Desse fervilhar criativo e com as vocalistas Assucena e Raquel a compor em ritmo efervescente, não demorou para vir à tona o álbum Mulher, o qual apresentou a banda para o Brasil e abriu espaço e lugar de fala para que as duas pudessem expressar suas identidades de mulheres trans para o país. A crítica se encantou com a sonoridade setentista da banda e o público descobriu mais um talento nessa nova cena da MPB, mostrando muito bem a cara da nossa música: bem-feita, sofisticada, diversificada, plural e que se ouve com o corpo inteiro. Era o momento do grupo fazer sua transição do underground para o mainstream. “A gente produziu o álbum Mulher, que apareceu na cena de maneira muito inesperada. Desde esse lançamento para cá, foram mais de 120 shows.
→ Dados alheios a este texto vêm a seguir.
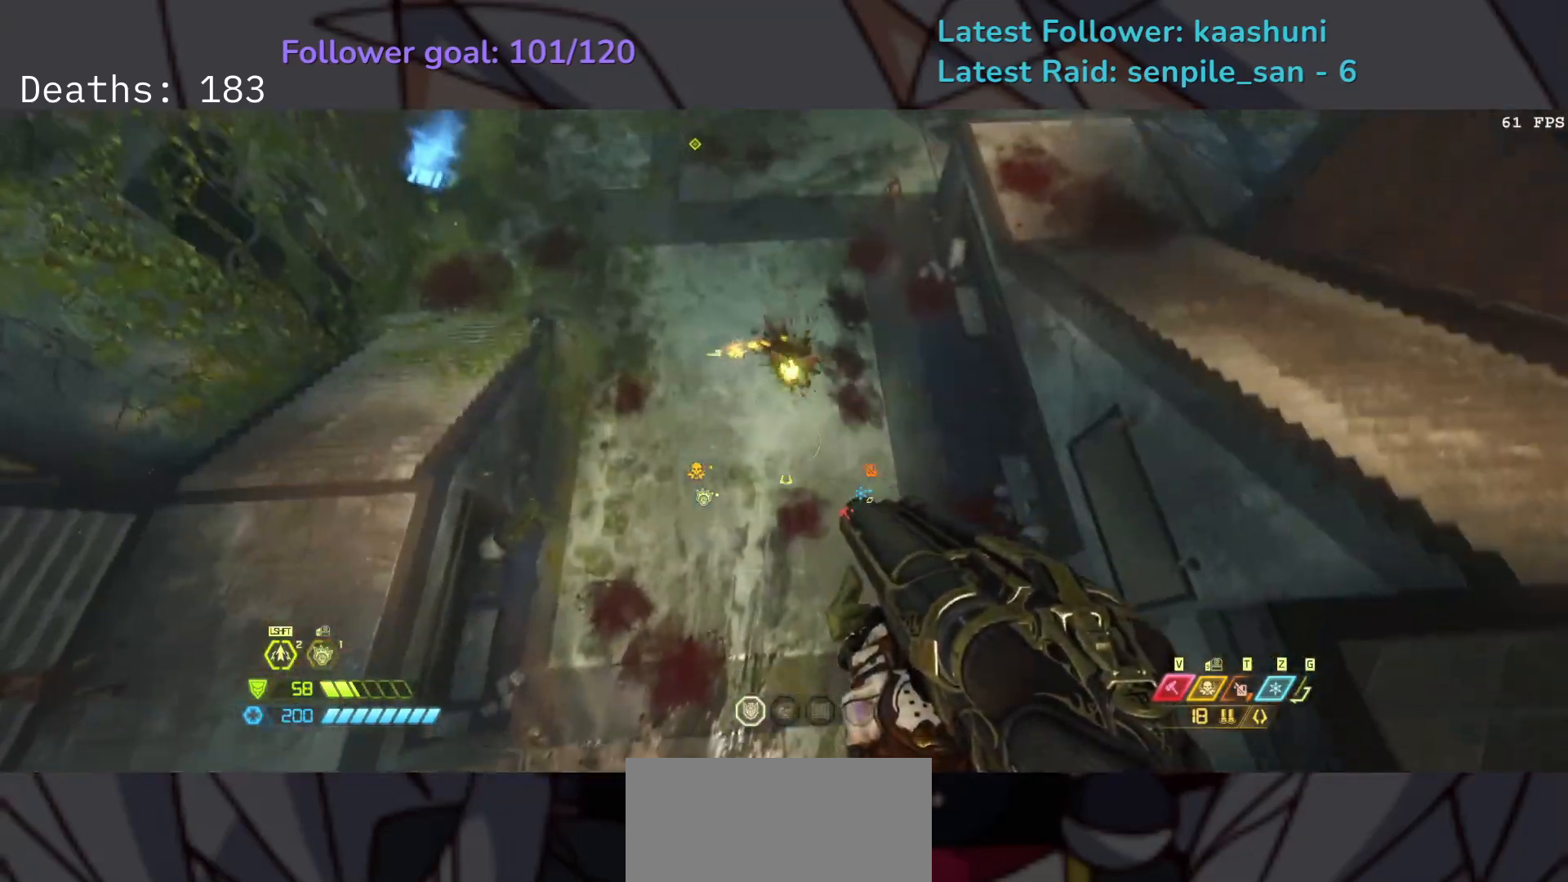
{"keys": ["d"], "mouse": ["right"], "events": [[117, "mouse_right", "down"], [217, "mouse_right", "up"], [433, "mouse_right", "down"]]}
Então, essa experiência da estrada, de sair dos palcos pequenos, para abrir show da Gal Costa, da Alcione, estar em grandes festivais, tudo isso mudou a perspectiva de como nós, artistas independentes, nos entendemos nesse cenário”, explica Rafael. .

Desse entendimento veio também a necessidade da banda se profissionalizar, abrir escritório, fazer sua própria gestão e se preocupar com o mercado. “Com Bixa veio todo um amadurecimento, que foi colhido aos trancos e barrancos com Mulher, viajando pelo Brasil, aprendendo muita coisa, entendendo o que significa o mercado, como se colocar nesse lugar, se blindar, se defender, ser estratégico. Entender todas as dinâmicas nas quais o artista pode trabalhar e ser criativo, porque é uma dádiva poder viajar, trabalhar, se sustentar com arte e ainda ser livre para pensar e fazer um álbum como Bixa, que para nós é um dos maiores orgulhos, porque é um disco muito livre, em que a gente usou toda liberdade de criação.”

A FAUNA
Enquanto Mulher tomava forma e mostrava a cara e a sonoridade com que a banda queria se apresentar para o Brasil, também surgia nas composições das artistas um grande elenco de animais que evocam a natureza humana. Foi quando Bixa veio à luz. “Foi um processo bastante orgânico. Estávamos fazendo Mulher e ele [o álbum Bixa] foi nascendo conceitualmente logo em seguida. Houve uma transição orgânica para outro raciocínio”, explica Raquel. O álbum trouxe toda uma fauna que metaforiza a vida da cidade grande, a vida do ser humano e a distância das pessoas em relação à natureza. O nome do trabalho foi inspirado pelo álbum Bicho, de Caetano Veloso e que celebra 40 anos em 2017. “O disco chama Bixa no sentido polissêmico, no sentido de bicho mesmo, no sentido de homenagear a natureza e na dignificação do ‘a’ como universal. O xis ali colocado é transgressão da linguagem, é transgressão do signo da palavra. A gente transgrediu o gênero, então, está impregnado na própria palavra o xis”, detalha Assucena.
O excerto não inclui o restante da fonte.